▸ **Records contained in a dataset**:
========

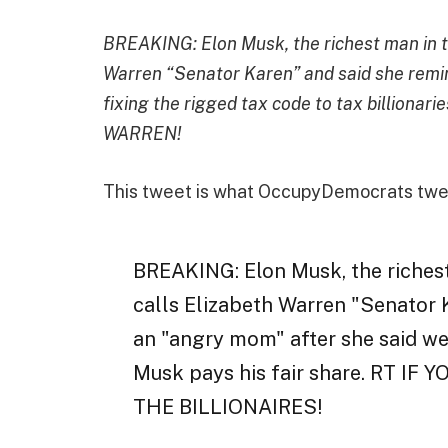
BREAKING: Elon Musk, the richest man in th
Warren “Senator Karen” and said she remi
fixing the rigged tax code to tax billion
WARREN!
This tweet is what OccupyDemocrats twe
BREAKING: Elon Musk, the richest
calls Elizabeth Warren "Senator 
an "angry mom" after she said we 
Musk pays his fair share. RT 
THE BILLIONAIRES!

========

▸ **Assignment**: Once the pictures are removed, write out all of the entries above exactly.

▸ **Solution to the problem**:
BREAKING: Elon Musk, the richest man in th
Warren “Senator Karen” and said she remi
fixing the rigged tax code to tax billion
WARREN!
This tweet is what OccupyDemocrats twe
BREAKING: Elon Musk, the richest
calls Elizabeth Warren "Senator 
an "angry mom" after she said we 
Musk pays his fair share. RT 
THE BILLIONAIRES!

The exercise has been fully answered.